9.6.14

Uma maioria, um governo, um presidente, uma Constituição



Crónica de Diana Andringa, hoje, na Antena 1:

Incapaz de compreender todo o alcance da lesão de Cristiano Ronaldo – pesem embora os muitos minutos, se não horas, de televisão que lhe são dedicados – optei por leitura mais leve, embora eventualmente subversiva: a da Constituição da República Portuguesa.

Não que me queira arrogar a capacidade de sustentar intensas discussões jurídicas sobre o tema. Mas tenho por bom conselho, em tempos de acesa discussão, retornar às fontes. Uma vez que o primeiro-ministro considerou que os juízes do Palácio Ratton deveriam ser sujeitos a maior escrutínio, teria eu, por distracção, passado em claro alguma mudança do método de escolha dos juízes do Tribunal Constitucional? Mas não, lá está, na alínea h do artigo 163: dez dos seus 13 elementos são eleitos por maioria de dois terços da Assembleia da República e, na alínea 1 do artigo 222, que os restantes três são cooptados pelos eleitos. Pergunto-me se o primeiro-ministro passaria pelo mesmo crivo...

A leitura da Constituição permitiu-me ver também, no artigo 13, o Princípio da Igualdade e o artigo 19 a garantir que «os órgãos de soberania não podem, conjunta ou separadamente, suspender o exercício dos direitos, liberdades e garantias, salvo em caso de estado de sítio ou de emergência, declarados na forma prevista na Constituição» – o que me parece que, apesar da crise, da troika, do ar grave do primeiro-ministro e do seu vice e, até, da lesão de Cristiano Ronaldo, não aconteceu.

O que aconteceu, sim, foi que se cumpriu o desejo de Sá Carneiro de uma maioria, um Governo e um Presidente e, entre os três, se tem vindo a gizar algo com que o antigo primeiro-ministro não terá sonhado – a sabotagem das bases do Estado Constitucional, limitando os direitos e garantias dos cidadãos, pondo em causa órgãos e princípios constitucionalmente consagrados, numa espécie de golpe de Estado palaciano sob a forma continuada.

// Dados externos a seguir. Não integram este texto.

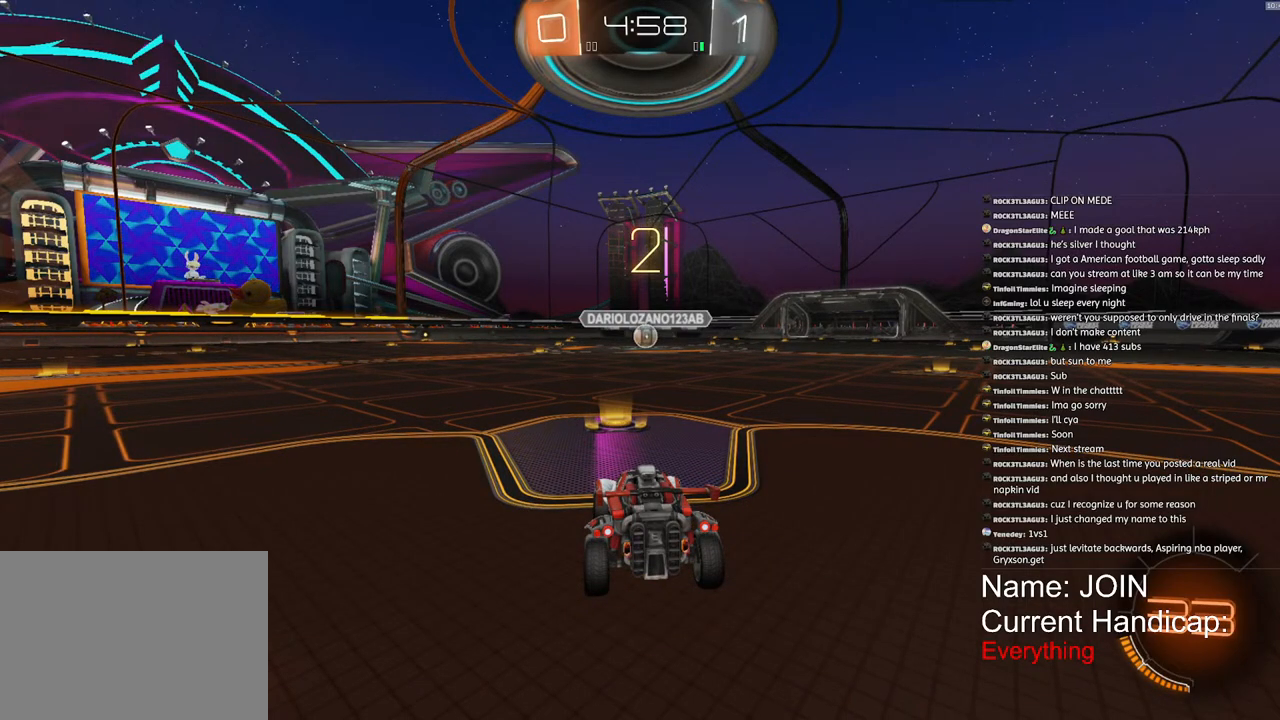
{"buttons": ["R2"], "left_stick": "center", "right_stick": "center", "events": []}
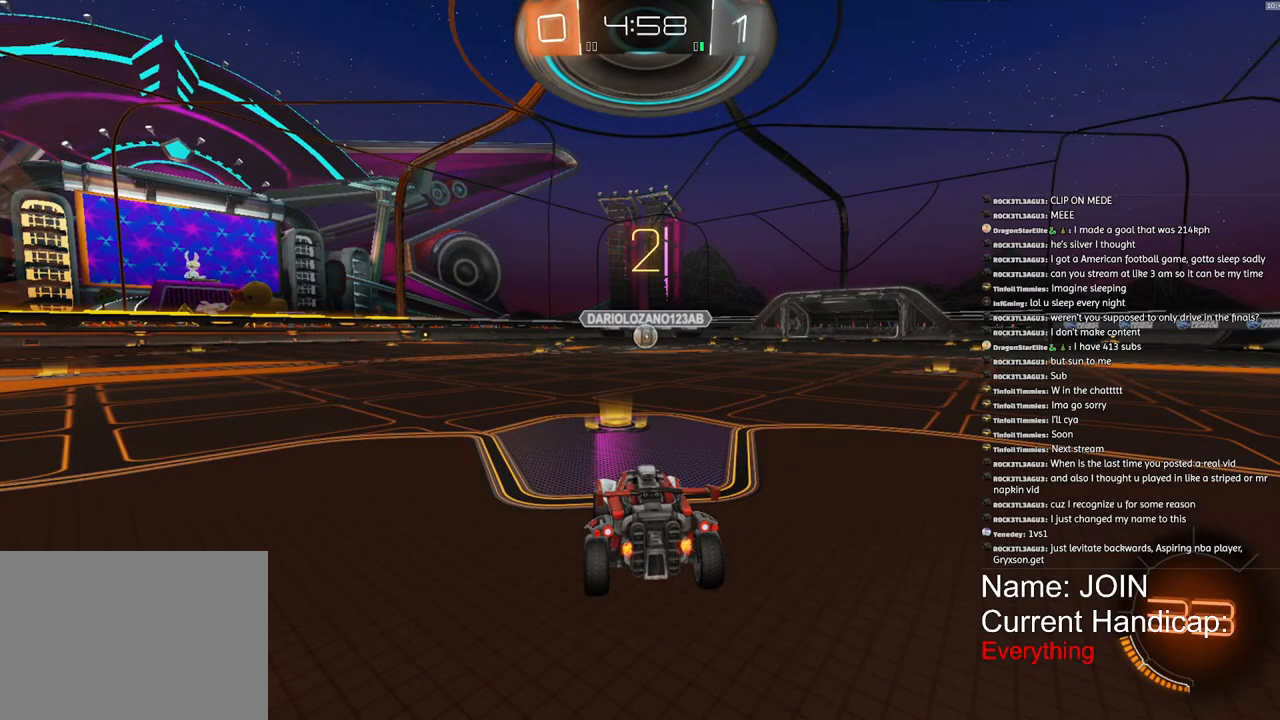
{"buttons": ["R2"], "left_stick": "center", "right_stick": "center", "events": []}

Escrevendo no Jornal de Notícias, há cerca de um ano, sobre a resposta do Governo a outro «chumbo» do Constitucional, o jurista Pedro Bacelar de Vasconcelos falou mesmo de «terrorismo administrativo e financeiro». Por parte do Governo, entenda-se.

Voltando às fontes: aconselho Malaparte, Técnica do Golpe de Estado.